Passage shown |
# CA Glue Dry Time



## ekeogh (Jun 15, 2020)

Hi Everyone
Before I ask my next question on this pen turning experience I want to thank everyone that helped me get this far.

I just bored out the holes for the pen brass tubes to be inserted And I am wondering how long does it take for the CA glue to dry so I can start turning the pen blanks on the lathe?

Thanks Ed


----------



## jttheclockman (Jun 15, 2020)

Not a big fan of using CA to glue tubes in. They dry brittle and are not gap filling like epoxies. Just because glue has dried does not mean it has cured. I would wait 24 hours to let cure. Just my opinion others may differ.


----------



## mark james (Jun 15, 2020)

I vote for 2 part epoxy, and let set overnight for best setting circumstances.   

If you have used CA and just want answers for that, then I'd wait 30 min-1 hr, and see if it is set.  I would use a small pad for the CA to be applied, then let the "stick" sit in the CA mixture on the pad.


----------



## ekeogh (Jun 15, 2020)

mark james said:


> I vote for 2 part epoxy, and let set overnight for best setting circumstances.
> 
> If you have used CA and just want answers for that, then I'd wait 30 min-1 hr, and see if it is set.  I would use a small pad for the CA to be applied, then let the "stick" sit in the CA mixture on the pad.


 I’m using CA glue right now as it came with the starter kit I got .. I just realized that I didn’t trim the barrels flush with the tubes can I use the barrel trimmer after I reduced the thick of the 3/4” blank  sorry omg I know it’s another question ????


----------



## mark james (Jun 15, 2020)

ekeogh said:


> I’m using CA glue right now as it came with the starter kit I got .. I just realized that I didn’t trim the barrels flush with the tubes can I use the barrel trimmer after I reduced the thick of the 3/4” blank  sorry omg I know it’s another question ????



Don't worry about questions, all is fine!  You will get a bunch of different suggestions, and that is good.   

OK, so for me... If you have glued-in the tubes with CA, yes after it it is cured you can mill then ends.  I prefer to use a sanding jig on the lathe as opposed to a mill with a drill press. There are different ways to do this, but basically just sanding the ends flush with the brass tube.

Data records |
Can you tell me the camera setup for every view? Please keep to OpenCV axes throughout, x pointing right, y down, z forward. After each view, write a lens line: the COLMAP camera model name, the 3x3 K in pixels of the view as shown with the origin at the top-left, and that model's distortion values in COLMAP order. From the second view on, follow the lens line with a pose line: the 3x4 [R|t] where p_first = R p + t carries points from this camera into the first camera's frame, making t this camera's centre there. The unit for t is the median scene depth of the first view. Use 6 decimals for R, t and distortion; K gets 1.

==

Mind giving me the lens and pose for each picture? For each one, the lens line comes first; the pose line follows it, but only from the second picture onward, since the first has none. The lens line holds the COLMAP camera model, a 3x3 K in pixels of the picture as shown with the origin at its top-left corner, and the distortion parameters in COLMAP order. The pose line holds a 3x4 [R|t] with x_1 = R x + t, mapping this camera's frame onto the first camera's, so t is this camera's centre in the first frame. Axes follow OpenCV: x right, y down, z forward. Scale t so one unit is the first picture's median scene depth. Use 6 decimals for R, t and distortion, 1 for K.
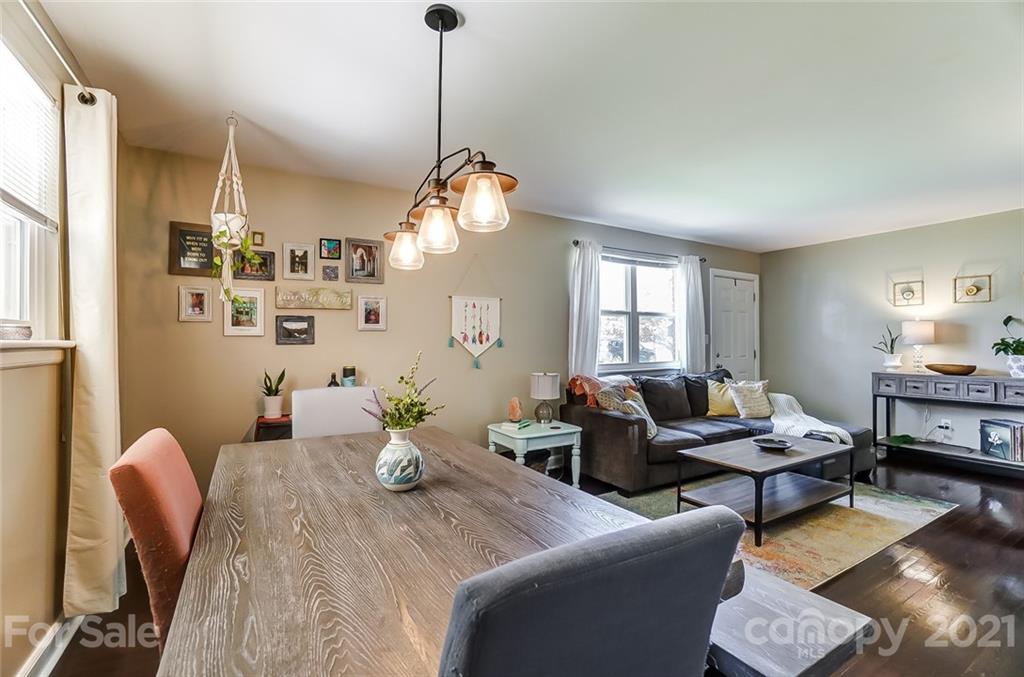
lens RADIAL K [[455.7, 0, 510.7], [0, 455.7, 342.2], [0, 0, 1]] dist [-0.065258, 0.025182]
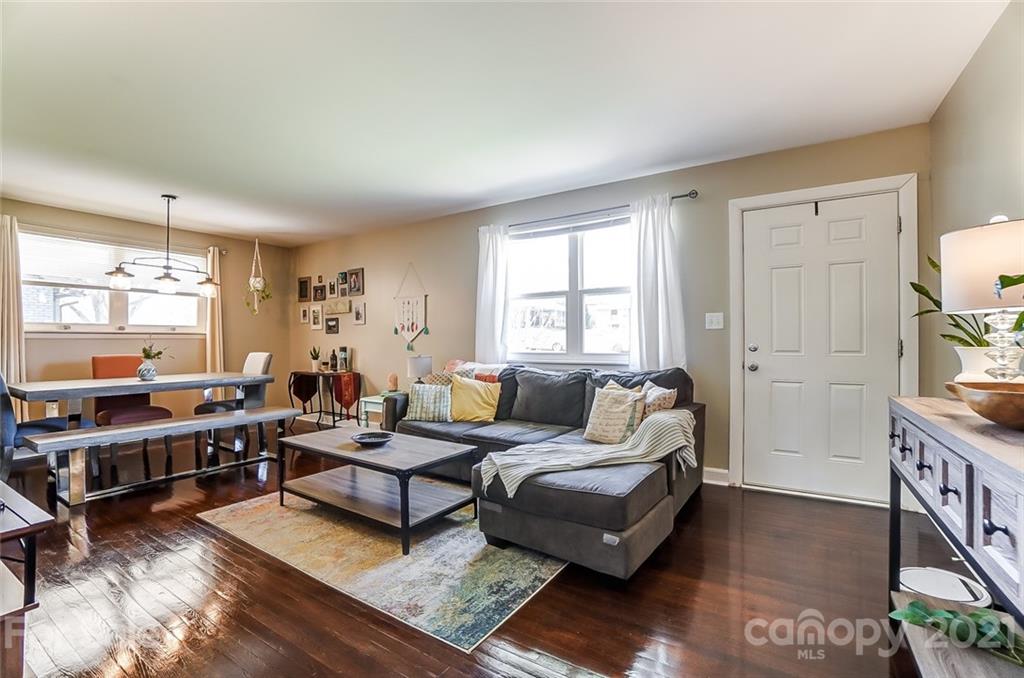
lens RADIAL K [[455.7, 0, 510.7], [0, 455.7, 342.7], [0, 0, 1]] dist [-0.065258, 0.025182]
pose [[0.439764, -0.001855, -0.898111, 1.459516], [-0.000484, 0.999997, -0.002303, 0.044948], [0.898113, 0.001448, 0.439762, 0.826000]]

Check your understanding |
[A] In the listing, reproduce verbatim the lines starting at the one containing "Mind giving me" and ending at the one containing "0.001448, 0.439762, 0.826000]]", both included, and omit the pictures from your reply.
[B] Write the next part of the forum thread on CA glue drying time for pen tubes, picking up after its final post.

Responses by task |
[A]
Mind giving me the lens and pose for each picture? For each one, the lens line comes first; the pose line follows it, but only from the second picture onward, since the first has none. The lens line holds the COLMAP camera model, a 3x3 K in pixels of the picture as shown with the origin at its top-left corner, and the distortion parameters in COLMAP order. The pose line holds a 3x4 [R|t] with x_1 = R x + t, mapping this camera's frame onto the first camera's, so t is this camera's centre in the first frame. Axes follow OpenCV: x right, y down, z forward. Scale t so one unit is the first picture's median scene depth. Use 6 decimals for R, t and distortion, 1 for K.
lens RADIAL K [[455.7, 0, 510.7], [0, 455.7, 342.2], [0, 0, 1]] dist [-0.065258, 0.025182]
lens RADIAL K [[455.7, 0, 510.7], [0, 455.7, 342.7], [0, 0, 1]] dist [-0.065258, 0.025182]
pose [[0.439764, -0.001855, -0.898111, 1.459516], [-0.000484, 0.999997, -0.002303, 0.044948], [0.898113, 0.001448, 0.439762, 0.826000]]

[B]
----------



## magpens (Jun 15, 2020)

Hey !! . Don't tell the teacher .... but ....

.... I use only 5-minute epoxy .... and ....

.... I often turn a blank within 20 minutes of gluing in the brass tube !

YMMV, and I offer no guarantees !!


----------



## leehljp (Jun 15, 2020)

I agree with others on epoxy. 5 minute epoxy is as quick as CA and hold MUCH better. 

I know you are just starting and you have a starter kit but you don't have to use all that comes in a starter kit. I learned the hard way that the starter kit doesn't always give the results that I dreamed of. And sometimes they set you back.


----------



## qquake (Jun 15, 2020)

I agree with Mal. I also use 5 minute epoxy, and will sometimes start turning within 15 minutes. Only a Canadian would wait 20 minutes.   

As for trimming the ends, you have to have the tube(s) glued in and and the glue set before you can trim, whether you use a trimmer or sanding disk. One little tip I learned here years ago is to put something in the ends of the tubes before you insert them, like modeling clay or even a slice of potato. This keeps the inside of the tube(s) clear of whatever adhesive you're using. I drill them out before trimming.


----------



## mick (Jun 16, 2020)

qquake said:


> .... One little tip I learned here years ago is to put something in the ends of the tubes before you insert them, like modeling clay or even a slice of potato. This keeps the inside of the tube(s) clear of whatever adhesive you're using. I drill them out before trimming.


I'm a big fan of dental wax. I bought a couple of boxes when I first started turning and.... well I've still got almost 2 boxes of dental wax. 

Sent from my SM-G955U using Tapatalk


----------



## qquake (Jun 16, 2020)

I tried dental wax years ago, but don't like it. It's too thin and it dries out.


----------



## wouldentu2? (Jun 16, 2020)

how long do you want to wait?


----------



## ekeogh (Jun 16, 2020)

wouldentu2? said:


> how long do you want to wait?


 I applied it last night and wanted to turn it within 30 minutes , I didn’t because I didn’t want to run the chance of the ca glue not being set I’ll do it tonight...   

I think in the future I’ll just batch out all brass inserts in one night then get to turning the next day


----------



## duderubble (Jun 16, 2020)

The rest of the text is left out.